Considering every line below, count those with the word "nilai" and give only the result.

▶ **Data listing**
----------
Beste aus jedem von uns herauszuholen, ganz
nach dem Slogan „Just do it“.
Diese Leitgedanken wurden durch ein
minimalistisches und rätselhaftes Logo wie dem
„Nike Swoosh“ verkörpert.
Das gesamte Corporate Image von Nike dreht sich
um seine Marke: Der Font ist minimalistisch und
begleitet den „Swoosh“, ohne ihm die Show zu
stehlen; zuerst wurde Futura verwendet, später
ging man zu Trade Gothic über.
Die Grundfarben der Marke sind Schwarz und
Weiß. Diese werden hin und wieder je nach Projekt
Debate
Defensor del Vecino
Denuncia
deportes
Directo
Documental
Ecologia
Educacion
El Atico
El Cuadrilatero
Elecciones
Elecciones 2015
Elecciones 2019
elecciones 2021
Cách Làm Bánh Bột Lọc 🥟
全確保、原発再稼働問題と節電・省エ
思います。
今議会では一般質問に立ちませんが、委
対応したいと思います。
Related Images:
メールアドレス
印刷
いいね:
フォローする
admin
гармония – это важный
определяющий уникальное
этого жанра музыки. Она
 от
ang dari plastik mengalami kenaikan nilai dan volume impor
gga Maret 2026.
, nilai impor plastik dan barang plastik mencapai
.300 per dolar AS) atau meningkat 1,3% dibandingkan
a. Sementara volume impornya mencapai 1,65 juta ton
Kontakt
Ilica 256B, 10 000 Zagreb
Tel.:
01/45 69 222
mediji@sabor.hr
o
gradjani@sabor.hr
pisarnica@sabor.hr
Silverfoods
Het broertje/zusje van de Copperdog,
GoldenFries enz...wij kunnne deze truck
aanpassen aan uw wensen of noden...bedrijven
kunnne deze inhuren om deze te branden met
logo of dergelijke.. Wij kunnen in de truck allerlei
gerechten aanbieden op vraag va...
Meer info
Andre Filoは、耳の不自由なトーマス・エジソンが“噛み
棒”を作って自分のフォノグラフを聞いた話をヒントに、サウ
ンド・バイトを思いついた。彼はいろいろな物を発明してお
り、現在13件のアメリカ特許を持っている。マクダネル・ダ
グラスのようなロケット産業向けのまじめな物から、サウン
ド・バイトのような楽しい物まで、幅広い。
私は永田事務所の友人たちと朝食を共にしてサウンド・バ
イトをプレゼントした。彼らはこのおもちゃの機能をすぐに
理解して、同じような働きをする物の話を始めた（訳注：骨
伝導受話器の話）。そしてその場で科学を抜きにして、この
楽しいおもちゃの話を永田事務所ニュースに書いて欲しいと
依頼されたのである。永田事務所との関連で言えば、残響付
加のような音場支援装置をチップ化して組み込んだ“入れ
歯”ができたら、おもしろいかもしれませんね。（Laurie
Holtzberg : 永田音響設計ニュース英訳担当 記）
----------
▶ **Response area**
2